As everything is working fine, my question is about *how* it works. The link below explains that "...for security reasons, browsers are not allowed to POST except back to the server that sent the page to the browser. Hence the proxy page must run on the same Web server where your application runs..." This makes sense to me - cross domain calls are not allowed.
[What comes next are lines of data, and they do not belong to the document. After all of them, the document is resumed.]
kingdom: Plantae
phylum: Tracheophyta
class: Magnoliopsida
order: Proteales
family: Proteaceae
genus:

However, I was under the impression that cross-domain GET calls are not allowed either - why isn't the proxy required for those? And if there is some trickery that allows the GET calls to work, why does the esri.tasks.QueryTask not use the same trick to convert such calls to POST calls (and dispense with the proxy) when the url becomes too long?
Thanks in advance for helping clear up whatever misconception I have,
I'm curious about this too. Coming from Silverlight/Flex, the issue is solved with a crossdomain.xml (SL) or clientaccesspolicy.xml (SL or Flex) on the web server hosting the cross domain services. My understanding for javascript is that this can be handled in 1 of 2 ways...
jsonp approach
new CORS approach at html5
I notice also that if I download ESRI's 2.5 API, the .js files have companion xd.js. My guess is these companion xd (cross-domain) files are taking the jsonp approach. I also understand from other posts that jsonp is baked into the AGS REST API (server-side) and I would assume the jsapi (client-end) as well. Still looking for documentation/answers on how this works.